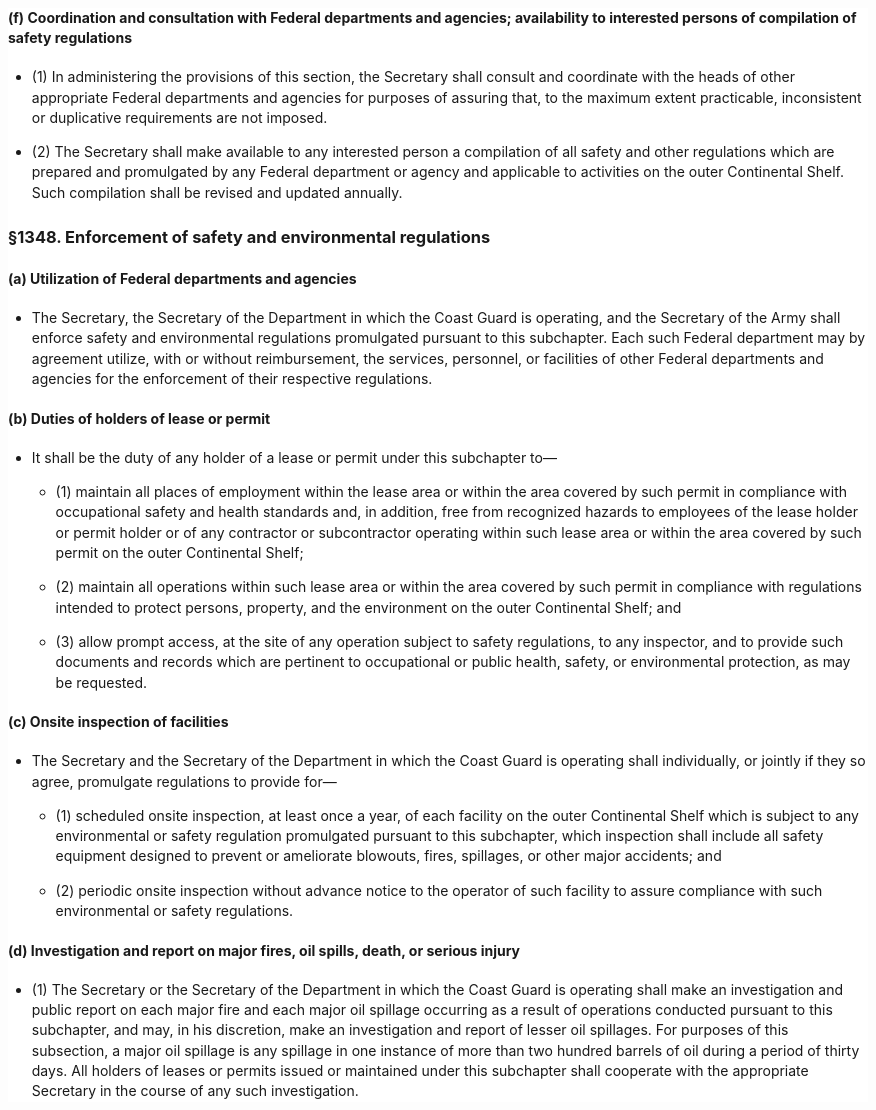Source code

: #### (f) Coordination and consultation with Federal departments and agencies; availability to interested persons of compilation of safety regulations
* (1) In administering the provisions of this section, the Secretary shall consult and coordinate with the heads of other appropriate Federal departments and agencies for purposes of assuring that, to the maximum extent practicable, inconsistent or duplicative requirements are not imposed.

* (2) The Secretary shall make available to any interested person a compilation of all safety and other regulations which are prepared and promulgated by any Federal department or agency and applicable to activities on the outer Continental Shelf. Such compilation shall be revised and updated annually.

### §1348. Enforcement of safety and environmental regulations
#### (a) Utilization of Federal departments and agencies
* The Secretary, the Secretary of the Department in which the Coast Guard is operating, and the Secretary of the Army shall enforce safety and environmental regulations promulgated pursuant to this subchapter. Each such Federal department may by agreement utilize, with or without reimbursement, the services, personnel, or facilities of other Federal departments and agencies for the enforcement of their respective regulations.

#### (b) Duties of holders of lease or permit
* It shall be the duty of any holder of a lease or permit under this subchapter to—

  * (1) maintain all places of employment within the lease area or within the area covered by such permit in compliance with occupational safety and health standards and, in addition, free from recognized hazards to employees of the lease holder or permit holder or of any contractor or subcontractor operating within such lease area or within the area covered by such permit on the outer Continental Shelf;

  * (2) maintain all operations within such lease area or within the area covered by such permit in compliance with regulations intended to protect persons, property, and the environment on the outer Continental Shelf; and

  * (3) allow prompt access, at the site of any operation subject to safety regulations, to any inspector, and to provide such documents and records which are pertinent to occupational or public health, safety, or environmental protection, as may be requested.

#### (c) Onsite inspection of facilities
* The Secretary and the Secretary of the Department in which the Coast Guard is operating shall individually, or jointly if they so agree, promulgate regulations to provide for—

  * (1) scheduled onsite inspection, at least once a year, of each facility on the outer Continental Shelf which is subject to any environmental or safety regulation promulgated pursuant to this subchapter, which inspection shall include all safety equipment designed to prevent or ameliorate blowouts, fires, spillages, or other major accidents; and

  * (2) periodic onsite inspection without advance notice to the operator of such facility to assure compliance with such environmental or safety regulations.

#### (d) Investigation and report on major fires, oil spills, death, or serious injury
* (1) The Secretary or the Secretary of the Department in which the Coast Guard is operating shall make an investigation and public report on each major fire and each major oil spillage occurring as a result of operations conducted pursuant to this subchapter, and may, in his discretion, make an investigation and report of lesser oil spillages. For purposes of this subsection, a major oil spillage is any spillage in one instance of more than two hundred barrels of oil during a period of thirty days. All holders of leases or permits issued or maintained under this subchapter shall cooperate with the appropriate Secretary in the course of any such investigation.
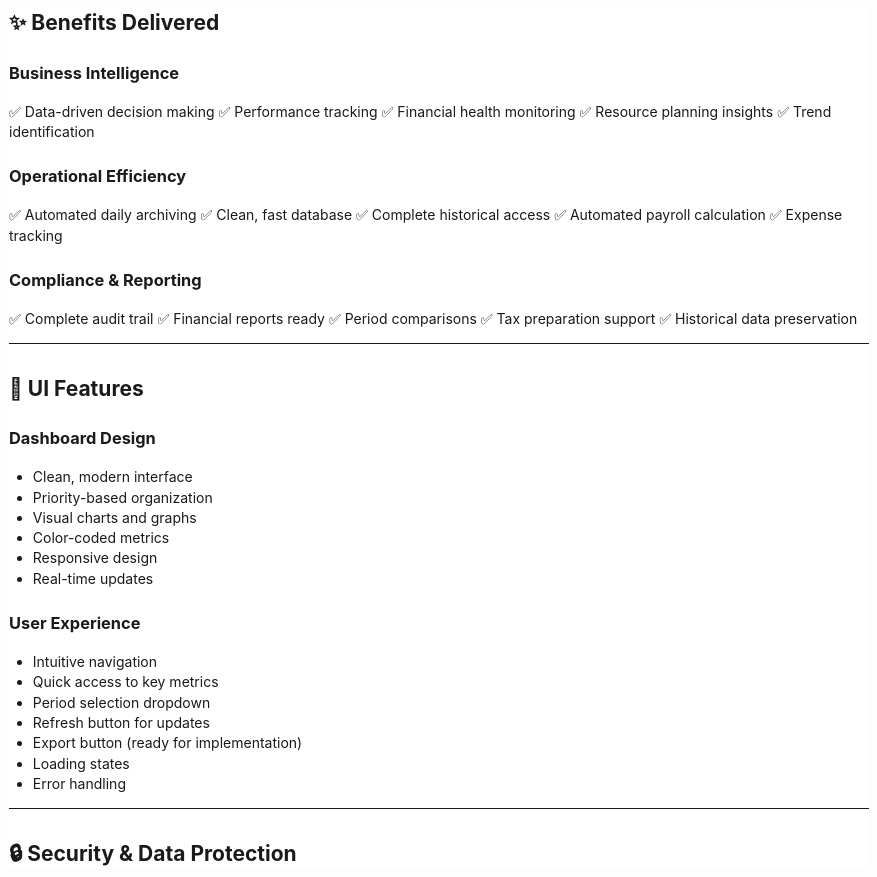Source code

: 
## ✨ Benefits Delivered

### Business Intelligence
✅ Data-driven decision making
✅ Performance tracking
✅ Financial health monitoring
✅ Resource planning insights
✅ Trend identification

### Operational Efficiency
✅ Automated daily archiving
✅ Clean, fast database
✅ Complete historical access
✅ Automated payroll calculation
✅ Expense tracking

### Compliance & Reporting
✅ Complete audit trail
✅ Financial reports ready
✅ Period comparisons
✅ Tax preparation support
✅ Historical data preservation

---

## 🎨 UI Features

### Dashboard Design
- Clean, modern interface
- Priority-based organization
- Visual charts and graphs
- Color-coded metrics
- Responsive design
- Real-time updates

### User Experience
- Intuitive navigation
- Quick access to key metrics
- Period selection dropdown
- Refresh button for updates
- Export button (ready for implementation)
- Loading states
- Error handling

---

## 🔒 Security & Data Protection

== == ==

_What the task requires_
Only the lines from the start of the material to the line with "#### (a) Utilization", inclusive, belong in the answer, printed exactly and free of pictures.

_Result for this exercise_
Source code

: #### (f) Coordination and consultation with Federal departments and agencies; availability to interested persons of compilation of safety regulations
* (1) In administering the provisions of this section, the Secretary shall consult and coordinate with the heads of other appropriate Federal departments and agencies for purposes of assuring that, to the maximum extent practicable, inconsistent or duplicative requirements are not imposed.

* (2) The Secretary shall make available to any interested person a compilation of all safety and other regulations which are prepared and promulgated by any Federal department or agency and applicable to activities on the outer Continental Shelf. Such compilation shall be revised and updated annually.

### §1348. Enforcement of safety and environmental regulations
#### (a) Utilization of Federal departments and agencies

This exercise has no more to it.